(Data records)
■ ■ ■ ■ ■

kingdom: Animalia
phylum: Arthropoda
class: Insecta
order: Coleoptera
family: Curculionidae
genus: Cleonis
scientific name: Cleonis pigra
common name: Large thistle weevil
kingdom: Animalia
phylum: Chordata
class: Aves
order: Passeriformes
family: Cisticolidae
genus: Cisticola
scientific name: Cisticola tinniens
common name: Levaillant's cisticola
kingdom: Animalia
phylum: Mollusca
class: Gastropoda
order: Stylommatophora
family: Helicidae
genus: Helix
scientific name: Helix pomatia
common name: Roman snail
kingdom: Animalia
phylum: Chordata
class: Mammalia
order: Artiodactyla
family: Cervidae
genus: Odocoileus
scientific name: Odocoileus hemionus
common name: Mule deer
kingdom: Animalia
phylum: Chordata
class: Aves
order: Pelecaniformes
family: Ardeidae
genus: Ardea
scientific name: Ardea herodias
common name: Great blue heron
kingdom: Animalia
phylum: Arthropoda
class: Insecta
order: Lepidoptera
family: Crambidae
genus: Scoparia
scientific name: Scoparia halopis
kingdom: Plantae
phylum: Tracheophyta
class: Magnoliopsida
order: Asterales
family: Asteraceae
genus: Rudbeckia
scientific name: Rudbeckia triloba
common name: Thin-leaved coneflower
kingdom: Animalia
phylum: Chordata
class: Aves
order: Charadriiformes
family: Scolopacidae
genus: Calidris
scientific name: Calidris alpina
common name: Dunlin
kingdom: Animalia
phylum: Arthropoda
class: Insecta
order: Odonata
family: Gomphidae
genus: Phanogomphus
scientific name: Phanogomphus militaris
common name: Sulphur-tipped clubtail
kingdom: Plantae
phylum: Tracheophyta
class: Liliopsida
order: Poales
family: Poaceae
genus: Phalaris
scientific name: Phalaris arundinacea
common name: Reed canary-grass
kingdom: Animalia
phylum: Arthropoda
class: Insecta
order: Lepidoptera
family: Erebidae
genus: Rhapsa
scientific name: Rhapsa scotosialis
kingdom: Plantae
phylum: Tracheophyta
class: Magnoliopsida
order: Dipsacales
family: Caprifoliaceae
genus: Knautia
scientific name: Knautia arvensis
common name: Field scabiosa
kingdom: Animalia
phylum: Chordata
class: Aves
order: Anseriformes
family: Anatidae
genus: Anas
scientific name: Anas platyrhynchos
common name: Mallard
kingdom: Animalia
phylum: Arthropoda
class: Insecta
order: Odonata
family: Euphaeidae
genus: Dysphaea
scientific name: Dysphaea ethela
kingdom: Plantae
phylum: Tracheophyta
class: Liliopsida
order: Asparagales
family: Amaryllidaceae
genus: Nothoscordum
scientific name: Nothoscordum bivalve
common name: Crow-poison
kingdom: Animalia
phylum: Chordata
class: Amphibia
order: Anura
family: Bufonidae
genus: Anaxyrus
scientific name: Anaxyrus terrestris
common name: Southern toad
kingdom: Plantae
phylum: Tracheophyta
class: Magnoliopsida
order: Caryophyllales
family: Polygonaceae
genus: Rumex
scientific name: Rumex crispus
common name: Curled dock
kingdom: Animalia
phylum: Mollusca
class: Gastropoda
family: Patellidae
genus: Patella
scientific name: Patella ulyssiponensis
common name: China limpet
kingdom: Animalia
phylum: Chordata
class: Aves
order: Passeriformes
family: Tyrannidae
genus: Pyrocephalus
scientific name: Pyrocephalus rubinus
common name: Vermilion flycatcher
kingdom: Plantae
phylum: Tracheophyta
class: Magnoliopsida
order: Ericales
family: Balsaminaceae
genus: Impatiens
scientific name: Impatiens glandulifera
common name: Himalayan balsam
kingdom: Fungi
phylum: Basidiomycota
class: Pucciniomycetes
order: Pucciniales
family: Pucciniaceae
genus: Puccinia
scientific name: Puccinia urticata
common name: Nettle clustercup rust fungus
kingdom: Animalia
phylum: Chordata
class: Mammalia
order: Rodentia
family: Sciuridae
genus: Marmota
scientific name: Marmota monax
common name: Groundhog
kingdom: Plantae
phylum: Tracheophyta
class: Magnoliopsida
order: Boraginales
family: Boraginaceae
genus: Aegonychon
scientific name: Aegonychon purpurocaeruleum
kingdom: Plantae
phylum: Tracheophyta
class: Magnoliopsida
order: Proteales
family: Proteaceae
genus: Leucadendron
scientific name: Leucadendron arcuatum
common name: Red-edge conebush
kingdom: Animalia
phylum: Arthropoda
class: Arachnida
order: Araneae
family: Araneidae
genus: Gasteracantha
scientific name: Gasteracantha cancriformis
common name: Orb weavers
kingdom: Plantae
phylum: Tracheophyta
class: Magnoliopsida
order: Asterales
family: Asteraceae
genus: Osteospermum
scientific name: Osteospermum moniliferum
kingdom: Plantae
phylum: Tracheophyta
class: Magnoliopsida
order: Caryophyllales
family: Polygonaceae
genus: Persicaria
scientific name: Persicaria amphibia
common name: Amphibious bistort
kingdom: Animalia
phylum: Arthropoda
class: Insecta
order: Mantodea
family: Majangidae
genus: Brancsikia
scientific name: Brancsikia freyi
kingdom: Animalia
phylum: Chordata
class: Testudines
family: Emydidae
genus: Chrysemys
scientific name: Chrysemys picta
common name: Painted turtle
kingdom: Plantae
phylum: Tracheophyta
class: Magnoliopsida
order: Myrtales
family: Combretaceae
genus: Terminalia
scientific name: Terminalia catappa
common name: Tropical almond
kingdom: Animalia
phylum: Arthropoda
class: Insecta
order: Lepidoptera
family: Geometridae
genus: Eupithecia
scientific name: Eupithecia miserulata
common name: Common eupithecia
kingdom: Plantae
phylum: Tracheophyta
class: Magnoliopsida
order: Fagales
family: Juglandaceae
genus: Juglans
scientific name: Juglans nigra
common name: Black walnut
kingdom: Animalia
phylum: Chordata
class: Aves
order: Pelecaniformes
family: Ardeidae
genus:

■ ■ ■ ■ ■

* Prompt
Write out all the entries again, substituting "vernacular name" for every "common name" and keeping everything else unchanged.

* Correct response
kingdom: Animalia
phylum: Arthropoda
class: Insecta
order: Coleoptera
family: Curculionidae
genus: Cleonis
scientific name: Cleonis pigra
vernacular name: Large thistle weevil
kingdom: Animalia
phylum: Chordata
class: Aves
order: Passeriformes
family: Cisticolidae
genus: Cisticola
scientific name: Cisticola tinniens
vernacular name: Levaillant's cisticola
kingdom: Animalia
phylum: Mollusca
class: Gastropoda
order: Stylommatophora
family: Helicidae
genus: Helix
scientific name: Helix pomatia
vernacular name: Roman snail
kingdom: Animalia
phylum: Chordata
class: Mammalia
order: Artiodactyla
family: Cervidae
genus: Odocoileus
scientific name: Odocoileus hemionus
vernacular name: Mule deer
kingdom: Animalia
phylum: Chordata
class: Aves
order: Pelecaniformes
family: Ardeidae
genus: Ardea
scientific name: Ardea herodias
vernacular name: Great blue heron
kingdom: Animalia
phylum: Arthropoda
class: Insecta
order: Lepidoptera
family: Crambidae
genus: Scoparia
scientific name: Scoparia halopis
kingdom: Plantae
phylum: Tracheophyta
class: Magnoliopsida
order: Asterales
family: Asteraceae
genus: Rudbeckia
scientific name: Rudbeckia triloba
vernacular name: Thin-leaved coneflower
kingdom: Animalia
phylum: Chordata
class: Aves
order: Charadriiformes
family: Scolopacidae
genus: Calidris
scientific name: Calidris alpina
vernacular name: Dunlin
kingdom: Animalia
phylum: Arthropoda
class: Insecta
order: Odonata
family: Gomphidae
genus: Phanogomphus
scientific name: Phanogomphus militaris
vernacular name: Sulphur-tipped clubtail
kingdom: Plantae
phylum: Tracheophyta
class: Liliopsida
order: Poales
family: Poaceae
genus: Phalaris
scientific name: Phalaris arundinacea
vernacular name: Reed canary-grass
kingdom: Animalia
phylum: Arthropoda
class: Insecta
order: Lepidoptera
family: Erebidae
genus: Rhapsa
scientific name: Rhapsa scotosialis
kingdom: Plantae
phylum: Tracheophyta
class: Magnoliopsida
order: Dipsacales
family: Caprifoliaceae
genus: Knautia
scientific name: Knautia arvensis
vernacular name: Field scabiosa
kingdom: Animalia
phylum: Chordata
class: Aves
order: Anseriformes
family: Anatidae
genus: Anas
scientific name: Anas platyrhynchos
vernacular name: Mallard
kingdom: Animalia
phylum: Arthropoda
class: Insecta
order: Odonata
family: Euphaeidae
genus: Dysphaea
scientific name: Dysphaea ethela
kingdom: Plantae
phylum: Tracheophyta
class: Liliopsida
order: Asparagales
family: Amaryllidaceae
genus: Nothoscordum
scientific name: Nothoscordum bivalve
vernacular name: Crow-poison
kingdom: Animalia
phylum: Chordata
class: Amphibia
order: Anura
family: Bufonidae
genus: Anaxyrus
scientific name: Anaxyrus terrestris
vernacular name: Southern toad
kingdom: Plantae
phylum: Tracheophyta
class: Magnoliopsida
order: Caryophyllales
family: Polygonaceae
genus: Rumex
scientific name: Rumex crispus
vernacular name: Curled dock
kingdom: Animalia
phylum: Mollusca
class: Gastropoda
family: Patellidae
genus: Patella
scientific name: Patella ulyssiponensis
vernacular name: China limpet
kingdom: Animalia
phylum: Chordata
class: Aves
order: Passeriformes
family: Tyrannidae
genus: Pyrocephalus
scientific name: Pyrocephalus rubinus
vernacular name: Vermilion flycatcher
kingdom: Plantae
phylum: Tracheophyta
class: Magnoliopsida
order: Ericales
family: Balsaminaceae
genus: Impatiens
scientific name: Impatiens glandulifera
vernacular name: Himalayan balsam
kingdom: Fungi
phylum: Basidiomycota
class: Pucciniomycetes
order: Pucciniales
family: Pucciniaceae
genus: Puccinia
scientific name: Puccinia urticata
vernacular name: Nettle clustercup rust fungus
kingdom: Animalia
phylum: Chordata
class: Mammalia
order: Rodentia
family: Sciuridae
genus: Marmota
scientific name: Marmota monax
vernacular name: Groundhog
kingdom: Plantae
phylum: Tracheophyta
class: Magnoliopsida
order: Boraginales
family: Boraginaceae
genus: Aegonychon
scientific name: Aegonychon purpurocaeruleum
kingdom: Plantae
phylum: Tracheophyta
class: Magnoliopsida
order: Proteales
family: Proteaceae
genus: Leucadendron
scientific name: Leucadendron arcuatum
vernacular name: Red-edge conebush
kingdom: Animalia
phylum: Arthropoda
class: Arachnida
order: Araneae
family: Araneidae
genus: Gasteracantha
scientific name: Gasteracantha cancriformis
vernacular name: Orb weavers
kingdom: Plantae
phylum: Tracheophyta
class: Magnoliopsida
order: Asterales
family: Asteraceae
genus: Osteospermum
scientific name: Osteospermum moniliferum
kingdom: Plantae
phylum: Tracheophyta
class: Magnoliopsida
order: Caryophyllales
family: Polygonaceae
genus: Persicaria
scientific name: Persicaria amphibia
vernacular name: Amphibious bistort
kingdom: Animalia
phylum: Arthropoda
class: Insecta
order: Mantodea
family: Majangidae
genus: Brancsikia
scientific name: Brancsikia freyi
kingdom: Animalia
phylum: Chordata
class: Testudines
family: Emydidae
genus: Chrysemys
scientific name: Chrysemys picta
vernacular name: Painted turtle
kingdom: Plantae
phylum: Tracheophyta
class: Magnoliopsida
order: Myrtales
family: Combretaceae
genus: Terminalia
scientific name: Terminalia catappa
vernacular name: Tropical almond
kingdom: Animalia
phylum: Arthropoda
class: Insecta
order: Lepidoptera
family: Geometridae
genus: Eupithecia
scientific name: Eupithecia miserulata
vernacular name: Common eupithecia
kingdom: Plantae
phylum: Tracheophyta
class: Magnoliopsida
order: Fagales
family: Juglandaceae
genus: Juglans
scientific name: Juglans nigra
vernacular name: Black walnut
kingdom: Animalia
phylum: Chordata
class: Aves
order: Pelecaniformes
family: Ardeidae
genus:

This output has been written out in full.